To Save Our Lakes, Rivers, and Streams
Discoveries at the U of M will stem the spread of invasive species
Nothing says “Minnesota” like water—we have the license plates to prove it—so the threat of invasive species to our precious lakes, rivers, and streams grabs our attention like stepping on a zebra mussel.
Daniel Larkin works to protect and restore the health of our waterways. He and his colleagues with U of M Extension and the Minnesota Aquatic Invasive Species Research Center are conducting applied research on invasive plant management and ecological restoration.
“We are taking a multi-pronged approach to understand what’s driving the spread of invasive species and identify opportunities to limit and control those species and turn back damage that has been done,” says Larkin.

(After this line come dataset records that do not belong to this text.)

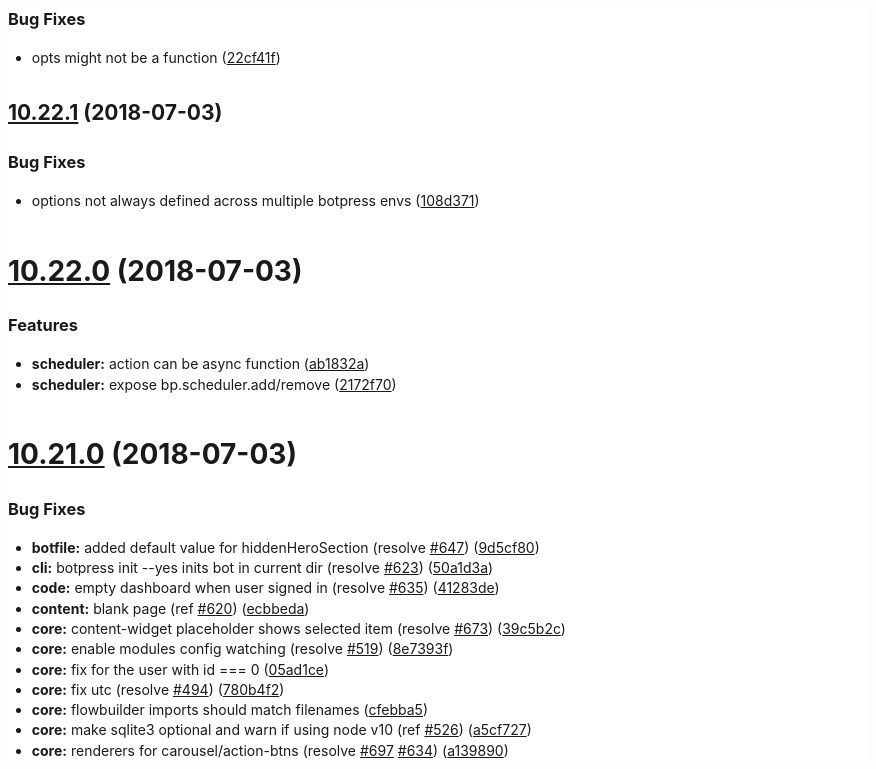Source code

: 
### Bug Fixes

* opts might not be a function ([22cf41f](https://github.com/botpress/botpress/commit/22cf41f))




<a name="10.22.1"></a>
## [10.22.1](https://github.com/botpress/botpress/compare/v10.22.0...v10.22.1) (2018-07-03)


### Bug Fixes

* options not always defined across multiple botpress envs ([108d371](https://github.com/botpress/botpress/commit/108d371))




<a name="10.22.0"></a>
# [10.22.0](https://github.com/botpress/botpress/compare/v10.21.0...v10.22.0) (2018-07-03)


### Features

* **scheduler:** action can be async function ([ab1832a](https://github.com/botpress/botpress/commit/ab1832a))
* **scheduler:** expose bp.scheduler.add/remove ([2172f70](https://github.com/botpress/botpress/commit/2172f70))




<a name="10.21.0"></a>
# [10.21.0](https://github.com/botpress/botpress/compare/v10.17.2...v10.21.0) (2018-07-03)


### Bug Fixes

* **botfile:** added default value for hiddenHeroSection (resolve [#647](https://github.com/botpress/botpress/issues/647)) ([9d5cf80](https://github.com/botpress/botpress/commit/9d5cf80))
* **cli:** botpress init --yes inits bot in current dir (resolve [#623](https://github.com/botpress/botpress/issues/623)) ([50a1d3a](https://github.com/botpress/botpress/commit/50a1d3a))
* **code:** empty dashboard when user signed in (resolve [#635](https://github.com/botpress/botpress/issues/635)) ([41283de](https://github.com/botpress/botpress/commit/41283de))
* **content:** blank page (ref [#620](https://github.com/botpress/botpress/issues/620)) ([ecbbeda](https://github.com/botpress/botpress/commit/ecbbeda))
* **core:** content-widget placeholder shows selected item (resolve [#673](https://github.com/botpress/botpress/issues/673)) ([39c5b2c](https://github.com/botpress/botpress/commit/39c5b2c))
* **core:** enable modules config watching (resolve [#519](https://github.com/botpress/botpress/issues/519)) ([8e7393f](https://github.com/botpress/botpress/commit/8e7393f))
* **core:** fix for the user with id === 0 ([05ad1ce](https://github.com/botpress/botpress/commit/05ad1ce))
* **core:** fix utc (resolve [#494](https://github.com/botpress/botpress/issues/494)) ([780b4f2](https://github.com/botpress/botpress/commit/780b4f2))
* **core:** flowbuilder imports should match filenames ([cfebba5](https://github.com/botpress/botpress/commit/cfebba5))
* **core:** make sqlite3 optional and warn if using node v10 (ref [#526](https://github.com/botpress/botpress/issues/526)) ([a5cf727](https://github.com/botpress/botpress/commit/a5cf727))
* **core:** renderers for carousel/action-btns (resolve [#697](https://github.com/botpress/botpress/issues/697) [#634](https://github.com/botpress/botpress/issues/634)) ([a139890](https://github.com/botpress/botpress/commit/a139890))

He focuses on three main aspects: assessing risk to better predict and prevent new invasions, testing strategies to control invasions that have occurred, and developing approaches to support the recovery of waters that have been degraded.
“Minnesota’s lakes, wetlands, and other aquatic habitats are incredible ecological, recreational, and economic resources. Developing sound science that can help protect our waters from harmful invasive plant species is important for Minnesota’s future.”
Research and Extension efforts are important pieces of the puzzle, Larkin says, and solutions will come through sustained partnerships among the many stakeholders committed to protecting our state from aquatic invasive species.
“We want to create healthy lakes that support biodiversity, recreation, tourism, and the other goods and services that we value so highly,” he adds. “Lakes are such an important part of the economy and lifestyle of the state that it is hard to imagine Minnesotans who are not affected in some way by their condition.”